[EXERCISE REQUIREMENTS]:
Repeat the text of every item below word for word, leaving the pictures out of your answer.

# # # # # # #

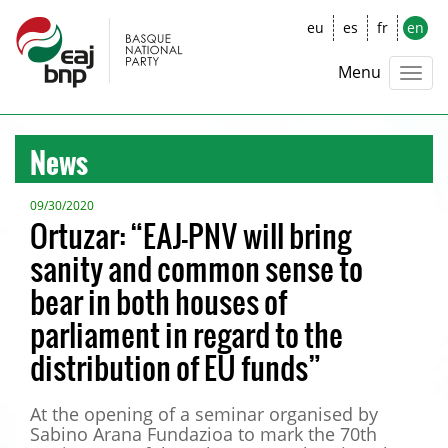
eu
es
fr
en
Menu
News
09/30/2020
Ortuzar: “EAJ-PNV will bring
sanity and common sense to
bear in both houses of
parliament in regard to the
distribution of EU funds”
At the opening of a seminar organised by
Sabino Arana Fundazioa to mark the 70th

# # # # # # #

[SOLUTION BELOW]:
eu
es
fr
en
Menu
News
09/30/2020
Ortuzar: “EAJ-PNV will bring
sanity and common sense to
bear in both houses of
parliament in regard to the
distribution of EU funds”
At the opening of a seminar organised by
Sabino Arana Fundazioa to mark the 70th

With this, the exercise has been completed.